The majority in our state legislature claim to favor local control. After working with local governments for 45 years, on hazardous waste, air quality, solid waste management, planning and zoning, and other issues affecting public health and quality of life, I believe that local officials are closest to the community, and are usually best suited to craft strategies to improve and protect public health and quality of life. During my 45 years as a lobbyist, I testified before numerous legislative committees, and helped to author reforms in solid and hazardous waste, mining regulation, and utility regulation. During that time, the importance of local authority in matters of public health and quality of life, was usually respected.
Yet the General Assembly has in recent years all too often become the focus of special interests who, because they haven’t gotten their way on a local issue, seek to embroil the General Assembly in overriding or preempting local control as a tool to gain what could not be won locally in arguments on the merits.
After countless hours of effort, involving a broad range of interests, Louisville’s government adopted a reasoned and balanced ordinance to address the tragic legacy of lead-based paint poisoning in our community’s private rental housing, and to give effect to what basic humanity and justice demands – you shouldn’t take money for renting living space without identifying and remedying hazards, and you shouldn’t either knowingly or as a matter of convenient ignorance, expose children to lead hazards and a lifetime of negative health outcomes.
If there is a concern regarding cost, an ordinance could impose reasonable upper bound limits on remediation and require notice to tenants of any risks remaining. If the concern is one of “private property rights,” then don’t hold your private property out as fit for public habitation for compensation, without first determining it to be safe.

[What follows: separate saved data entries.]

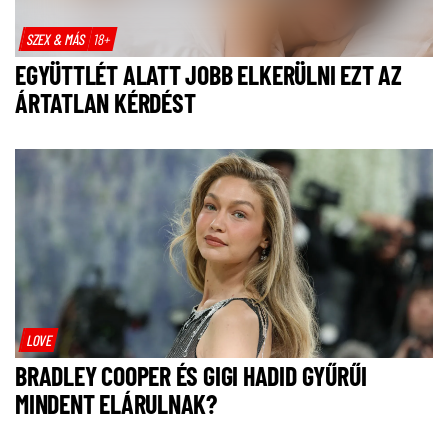
SZEX & MÁS
18+
EGYÜTTLÉT ALATT JOBB ELKERÜLNI EZT AZ
ÁRTATLAN KÉRDÉST
LOVE
BRADLEY COOPER ÉS GIGI HADID GYŰRŰI
MINDENT ELÁRULNAK?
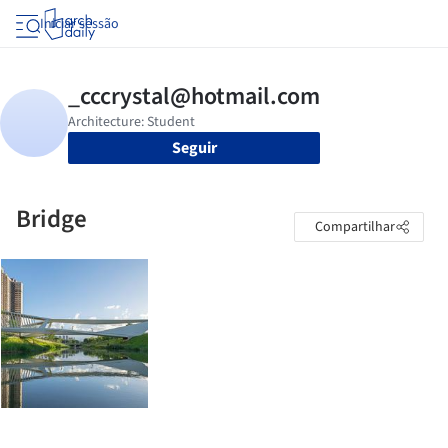
Iniciar sessão
Seguir
Bridge
Compartilhar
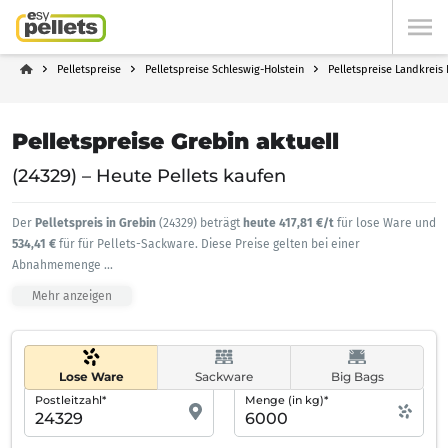
Pelletspreise
Pelletspreise Schleswig-Holstein
Pelletspreise Landkreis 
Pelletspreise Grebin aktuell
(24329) – Heute Pellets kaufen
Der
Pelletspreis in Grebin
(24329) beträgt
heute 417,81 €/t
für lose Ware und
534,41 €
für für Pellets-Sackware. Diese Preise gelten bei einer
Abnahmemenge
...
Mehr anzeigen
Lose Ware
Sackware
Big Bags
Postleitzahl*
Menge (in kg)*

If successful in using the threat of state preemption as a tool to weaken public protection in this case, there will be no end to future efforts by special interests to preempt reasonable local government efforts to protect public health. If a local government acts arbitrarily in a matter of public health regulation, the courts are always open to review that claim. But where a local community, after extensive input from all parties, crafts an ordinance to require reasonable actions in pre-1978 rental housing to detect and correct avoidable lead health hazard to kids, the General Assembly should respect that judgment, and make clear that it will not be party to any effort to undercut local government efforts to protect the health of kids, including from lead hazards in rental property.